Chapter 9, on user accounts, also got a serious re-working. We’d covered profiles for NT 4 workstations, thinking that profiles were passé. Turns out that they’re not, so I updated the section to cover profiles on 2000 and XP systems. You’ve already heard about the rewrite of the group policies section, and the new sections on SECEDIT, but there are, again, more nuts and bolts on a smaller scale: how to set complex password policies, changing passwords from the command line, how to read (and write) the LDAP-ese that some tools require, and a rewrite of how user permissions and rights work are all in Chapter 9.

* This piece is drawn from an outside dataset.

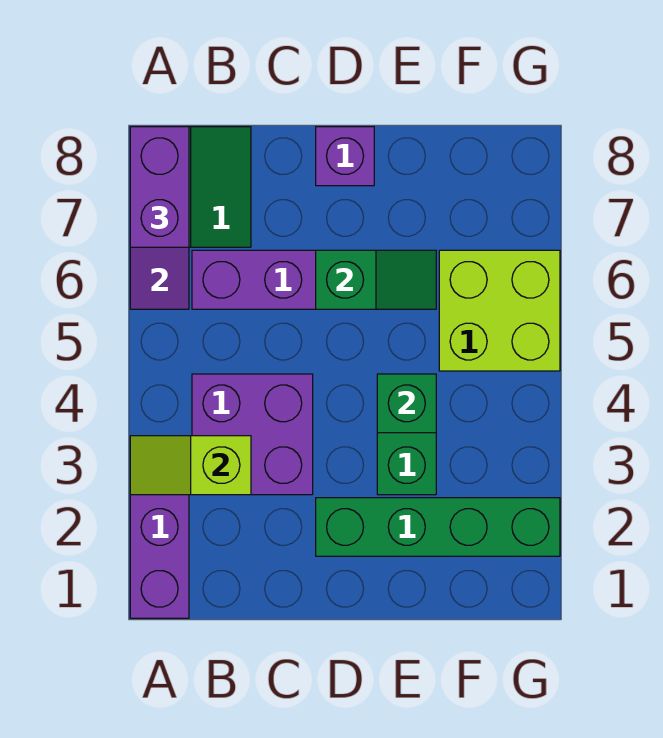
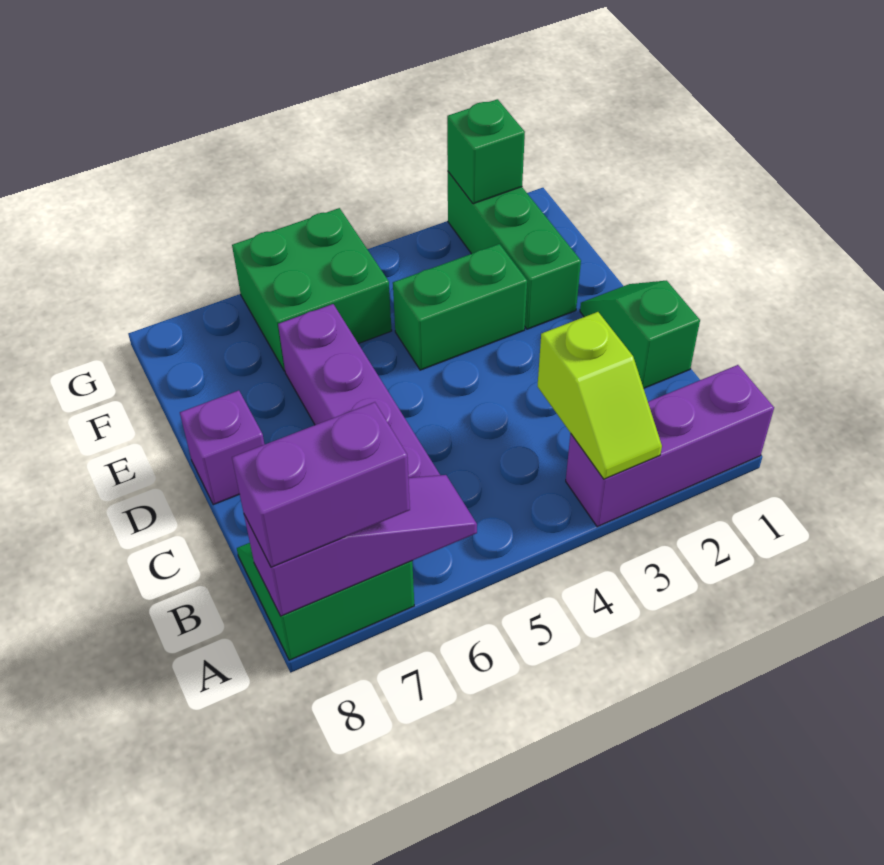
purple 2x2 brick [192,374,313,495] -> none
green 1x4 brick [316,498,560,556] -> green 1x3 brick [448,172,581,329]
green 1x2 slope [316,250,436,309] -> green 1x2 slope moved to [580,281,700,388]
green 1x1 brick [377,374,436,433] -> green 1x1 brick moved to [447,99,525,204]
lime 2x2 brick [439,250,560,371] -> green 2x2 brick [232,208,392,371]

Chapter 10, Storage And Drives revisits and amplifies upon the problems of making mirrored disks work properly, including creating and using a Windows 2000 boot disk to let you boot from a mirrored disk. Chapter 11 felt, I needed, a better and fuller explanation of 2000’s newer way of representing ACLs, so there’s a new section on understanding “allow” versus “deny” permissions, as well as an in-depth explanation of the lowest-level permissions, what I call the 13 “atomic permissions.” And you’ve already read about the new section on auditing file and directory access. I hope that after reading this chapter you’ll never get confused about NTFS permissions again.

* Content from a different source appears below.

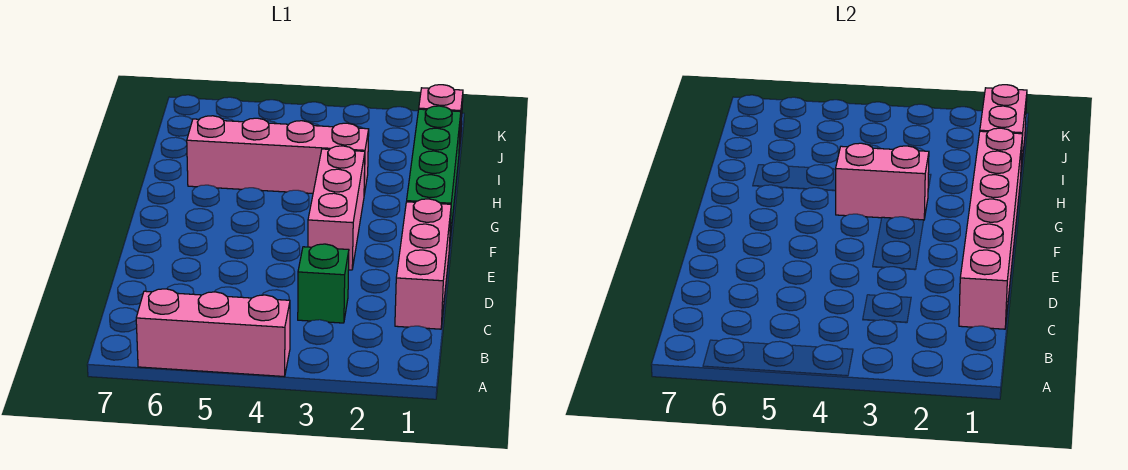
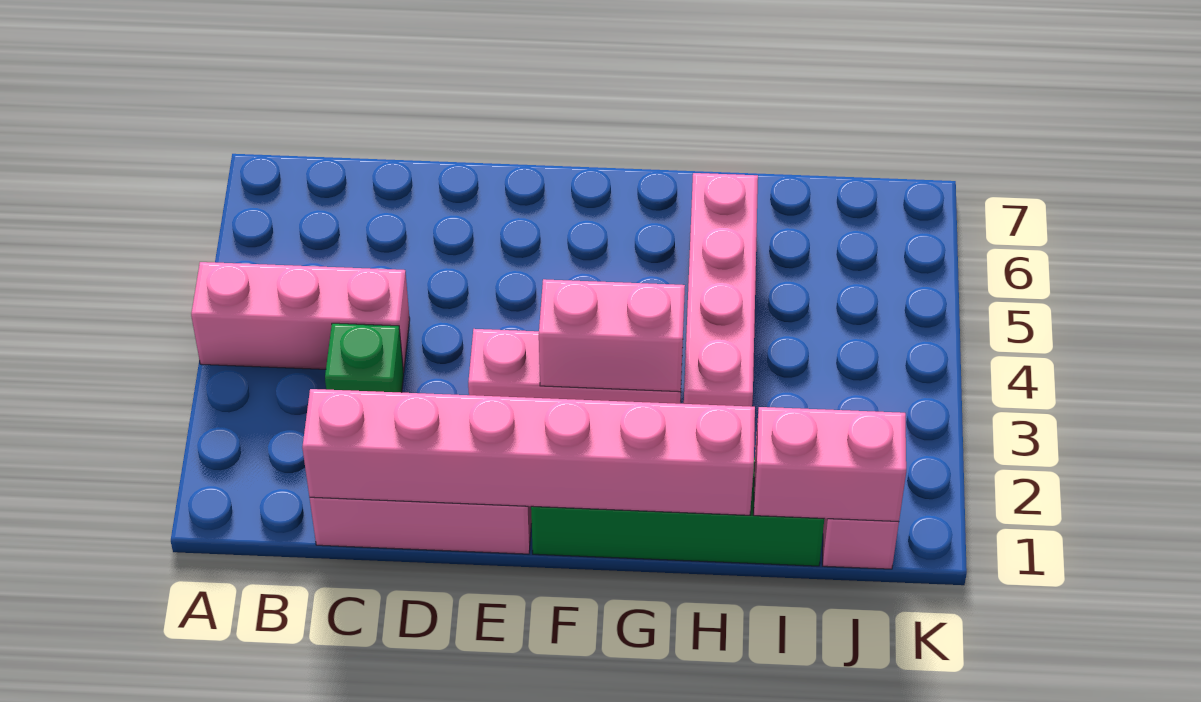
pink 1x3 brick [136,289,290,376] -> pink 1x3 brick turned to [191,262,410,373]
pink 1x2 brick [835,143,929,220] -> pink 1x2 brick turned to [539,279,685,392]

Chapter 17, the chapter on IIS/FTP/E-Mail/Telnet, has a number of new sections, as you’ve read -- securing it, reading the logs, and adding Index Services. I’ve also got a section showing you how to build an Active Server Page that sends e-mails automatically. I use it to inform me of system events. The book’s coverage of EMWACS IMS, the free e-mail server for Windows 2000, is updated with new URLs -- as the tool is free, it kind of has to live wherever it’s welcome. Many of you have expressed frustration with setting up multiple Web sites on a single server, so I’ve got a step-by-step example of doing that. That leads to some more in-depth discussion of SSL on Web sites. Finally, Chapter 21, the disaster recovery chapter, includes the new section on RSM that you’ve already read about. On top of all of these changes are many small improvements, error fixes and tweaks. 

All in all, I’m quite proud of this new edition.  I hope that you choose to pick it up and, more important, I hope that you're pleased with it.